Le dérèglement climatique, l’engouement des jeunes pour l’activiste suédoise Greta Thunberg, l’effondrement de l’axe droite-gauche, tout concourt à faire des Verts une force incontournable. Les écologistes sont 40% de plus depuis les dernières élections au Parlement européen.

Mais où se situent-ils sur l’échiquier traditionnel ? Progressistes ou conservateurs ? 

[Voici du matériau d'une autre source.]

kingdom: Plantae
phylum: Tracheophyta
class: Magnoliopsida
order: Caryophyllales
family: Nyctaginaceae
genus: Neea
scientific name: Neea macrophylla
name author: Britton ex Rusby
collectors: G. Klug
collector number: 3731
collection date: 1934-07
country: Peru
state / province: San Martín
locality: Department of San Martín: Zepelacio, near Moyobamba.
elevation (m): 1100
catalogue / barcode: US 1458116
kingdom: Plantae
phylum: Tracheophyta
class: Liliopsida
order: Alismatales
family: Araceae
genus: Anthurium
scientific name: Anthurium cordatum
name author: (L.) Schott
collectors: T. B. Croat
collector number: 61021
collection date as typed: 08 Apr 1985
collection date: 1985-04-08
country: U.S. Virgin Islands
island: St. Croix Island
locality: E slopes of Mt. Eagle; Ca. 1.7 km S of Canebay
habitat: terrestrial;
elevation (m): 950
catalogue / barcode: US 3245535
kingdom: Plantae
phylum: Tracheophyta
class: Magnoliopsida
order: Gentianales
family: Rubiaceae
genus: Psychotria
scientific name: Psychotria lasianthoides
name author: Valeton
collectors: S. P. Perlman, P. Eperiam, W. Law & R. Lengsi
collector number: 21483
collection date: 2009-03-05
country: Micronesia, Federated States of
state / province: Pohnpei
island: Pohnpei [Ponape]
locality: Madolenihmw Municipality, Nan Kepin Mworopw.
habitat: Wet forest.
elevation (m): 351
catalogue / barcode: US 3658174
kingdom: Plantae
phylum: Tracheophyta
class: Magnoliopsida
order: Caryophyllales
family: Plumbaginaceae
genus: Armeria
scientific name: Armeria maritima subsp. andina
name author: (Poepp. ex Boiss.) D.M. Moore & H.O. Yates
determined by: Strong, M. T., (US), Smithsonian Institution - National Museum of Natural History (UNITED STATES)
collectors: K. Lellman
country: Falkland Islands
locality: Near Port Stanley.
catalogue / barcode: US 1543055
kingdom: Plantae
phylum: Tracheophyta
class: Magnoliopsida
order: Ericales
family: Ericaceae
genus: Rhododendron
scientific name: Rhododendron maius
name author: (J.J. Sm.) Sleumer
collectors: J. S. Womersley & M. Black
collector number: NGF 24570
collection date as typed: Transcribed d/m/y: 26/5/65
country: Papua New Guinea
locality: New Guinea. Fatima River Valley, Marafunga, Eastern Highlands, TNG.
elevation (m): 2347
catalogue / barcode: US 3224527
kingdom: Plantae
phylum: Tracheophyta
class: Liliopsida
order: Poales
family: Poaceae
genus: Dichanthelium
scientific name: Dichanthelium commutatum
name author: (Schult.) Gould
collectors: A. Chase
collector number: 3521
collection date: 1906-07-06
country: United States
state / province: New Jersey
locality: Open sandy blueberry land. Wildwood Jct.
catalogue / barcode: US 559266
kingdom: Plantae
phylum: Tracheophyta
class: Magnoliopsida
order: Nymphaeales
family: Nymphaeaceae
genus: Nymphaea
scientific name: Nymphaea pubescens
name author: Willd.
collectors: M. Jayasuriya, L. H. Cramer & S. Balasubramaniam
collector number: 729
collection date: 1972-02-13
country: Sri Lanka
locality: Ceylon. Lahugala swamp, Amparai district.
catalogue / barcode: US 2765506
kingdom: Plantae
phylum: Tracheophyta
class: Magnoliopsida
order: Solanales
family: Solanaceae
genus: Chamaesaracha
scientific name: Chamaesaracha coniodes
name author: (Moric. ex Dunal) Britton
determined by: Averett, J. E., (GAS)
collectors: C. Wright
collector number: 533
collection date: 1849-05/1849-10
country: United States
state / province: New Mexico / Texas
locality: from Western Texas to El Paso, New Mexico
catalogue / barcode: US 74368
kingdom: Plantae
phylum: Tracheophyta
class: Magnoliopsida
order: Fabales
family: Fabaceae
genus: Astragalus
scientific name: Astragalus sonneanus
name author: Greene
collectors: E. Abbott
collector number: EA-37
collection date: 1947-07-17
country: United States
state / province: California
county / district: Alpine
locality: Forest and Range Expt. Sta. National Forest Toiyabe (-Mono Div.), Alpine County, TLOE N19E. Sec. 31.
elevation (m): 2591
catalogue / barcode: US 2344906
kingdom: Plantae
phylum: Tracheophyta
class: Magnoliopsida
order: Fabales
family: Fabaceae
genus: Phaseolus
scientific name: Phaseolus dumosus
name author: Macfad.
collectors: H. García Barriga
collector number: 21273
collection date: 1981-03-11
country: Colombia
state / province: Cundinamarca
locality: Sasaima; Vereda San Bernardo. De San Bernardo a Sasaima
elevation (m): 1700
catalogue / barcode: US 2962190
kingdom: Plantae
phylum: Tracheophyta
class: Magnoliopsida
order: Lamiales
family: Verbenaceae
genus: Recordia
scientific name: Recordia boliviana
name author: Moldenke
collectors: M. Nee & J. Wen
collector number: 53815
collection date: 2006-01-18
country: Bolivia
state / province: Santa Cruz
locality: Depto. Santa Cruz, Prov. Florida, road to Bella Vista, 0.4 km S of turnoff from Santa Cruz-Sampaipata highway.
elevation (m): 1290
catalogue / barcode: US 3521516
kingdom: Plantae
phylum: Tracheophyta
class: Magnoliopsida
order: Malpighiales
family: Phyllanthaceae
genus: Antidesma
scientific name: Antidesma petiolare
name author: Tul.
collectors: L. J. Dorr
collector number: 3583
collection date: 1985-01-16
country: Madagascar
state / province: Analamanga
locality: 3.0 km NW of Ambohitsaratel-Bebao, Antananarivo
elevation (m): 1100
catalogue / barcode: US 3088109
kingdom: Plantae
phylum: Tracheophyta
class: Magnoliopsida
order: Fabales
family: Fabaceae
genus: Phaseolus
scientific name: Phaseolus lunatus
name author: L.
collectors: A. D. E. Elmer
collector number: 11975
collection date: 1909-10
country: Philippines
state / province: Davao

En Espagne, c’est curieusement l’extrême droite qui a tenté de verdir son discours lors des dernières législatives.

Notamment en soutenant la chasse, la « caza mayor », comme disent les Espagnols. La chasse au gros. Une chasse de privilégiés, mais qui revendique sa contribution à l’écologie. C’est le reportage en Estrémadure, au sud-ouest de l’Espagne signé Diane Cambon.

Et en Italie, les Verts sont quasi-absents du débat politique. La grande question reste l’économie et la fracture Nord-Sud.

Mais, les jeunes commencent à changer la donne. Ils manifestent nombreux, lors des traditionnels Fridays for Future. De quoi inquiéter la droite. Un jeune penseur conservateur n’a pas l’intention d’abandonner l’écologie à la gauche. Il vient donc de publier un plaidoyer intitulé « Conserver la nature ». Franceline Beretti est allée rencontrer Francisco Giubilei.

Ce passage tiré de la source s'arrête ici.